I read it.
I have free-range, organic, all natural antibodies. They are at least, and according to recent research, if not MORE effective than vaccine immunity.
However, there are additional risks for people who have already had Covid and then get vaccinated.
Risks I do not care to take.
For cruise ships or other entities to focus only on those who are vaccinated vs those who have already had Covid is the opposite of “following the science”.
I believe you entirely. Best way to build immunity is to get a mild exposure to any virus. That is how I survived growing up in India which has plenty of viruses going around.
However when they are boarding 3000-4000 passengers in 3 hours on a cruise ship, there is not enough time to test every passenger. A vaccine document is much faster to process.
So yes, you may not need the vaccine. But you might miss out on participating in some activities.
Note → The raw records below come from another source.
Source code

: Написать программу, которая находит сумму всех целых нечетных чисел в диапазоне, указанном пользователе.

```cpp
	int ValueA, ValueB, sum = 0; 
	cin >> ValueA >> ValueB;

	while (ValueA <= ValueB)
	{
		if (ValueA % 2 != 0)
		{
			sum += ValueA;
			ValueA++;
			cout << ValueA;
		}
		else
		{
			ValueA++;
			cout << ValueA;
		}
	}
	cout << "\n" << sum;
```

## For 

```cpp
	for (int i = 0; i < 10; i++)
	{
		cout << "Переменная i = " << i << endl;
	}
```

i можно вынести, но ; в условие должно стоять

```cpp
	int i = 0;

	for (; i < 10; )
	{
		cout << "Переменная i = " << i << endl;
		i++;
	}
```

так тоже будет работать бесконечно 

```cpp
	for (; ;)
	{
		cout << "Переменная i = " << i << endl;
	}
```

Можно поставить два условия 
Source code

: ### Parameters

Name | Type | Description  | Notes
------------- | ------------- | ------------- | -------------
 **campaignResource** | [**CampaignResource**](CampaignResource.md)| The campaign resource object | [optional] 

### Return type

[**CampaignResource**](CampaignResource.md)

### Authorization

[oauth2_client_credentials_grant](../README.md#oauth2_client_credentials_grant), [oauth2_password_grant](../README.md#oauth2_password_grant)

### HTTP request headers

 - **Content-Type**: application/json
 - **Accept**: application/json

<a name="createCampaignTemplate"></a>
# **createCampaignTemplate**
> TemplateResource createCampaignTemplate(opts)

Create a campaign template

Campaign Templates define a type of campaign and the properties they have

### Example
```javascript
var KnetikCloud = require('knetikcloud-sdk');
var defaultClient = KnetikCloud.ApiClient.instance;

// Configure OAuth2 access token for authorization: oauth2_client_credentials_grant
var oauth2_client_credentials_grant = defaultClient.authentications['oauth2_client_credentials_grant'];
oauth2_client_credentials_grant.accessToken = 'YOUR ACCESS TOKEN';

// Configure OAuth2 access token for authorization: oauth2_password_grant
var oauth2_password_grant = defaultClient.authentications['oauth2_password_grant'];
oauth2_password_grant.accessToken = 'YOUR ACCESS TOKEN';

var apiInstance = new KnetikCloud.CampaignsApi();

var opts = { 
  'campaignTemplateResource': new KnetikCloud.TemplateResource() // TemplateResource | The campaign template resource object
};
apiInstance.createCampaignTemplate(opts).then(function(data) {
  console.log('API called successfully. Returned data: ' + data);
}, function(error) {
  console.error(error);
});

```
Two disagreements on your statement. The cruise lines aren't focusing only on the vaccinated, the CDC is. They issue the certificates allowing the lines to sail from the US, and it "suggests" 95% vaccinated. The "following the science" problem rests with the CDC. And the underlying problem there likely rests with the unreliability of the tests. At the very least you'd have to equate a vaccination with a positive covid antibodies test. Which makes sense to me. Would you tell me I'm crazy if I suggested perhaps every positive covid test would not result in a positive antibody test? Nor might tests of covid deaths if they'd done them rather than rely on symptoms. If we still had investigative reporters in this country there's a story there. And I'm not blaming hospitals who labeled covid as a contributor to death, impacting compensation. Or the relative inaccuracy of testing. And if covid is like other communicable diseases, mild cases might not trigger an antibody test unless the standards are set low. But clearly I agree with you, a positive antibody test should be the same as vaccination but might expose other things.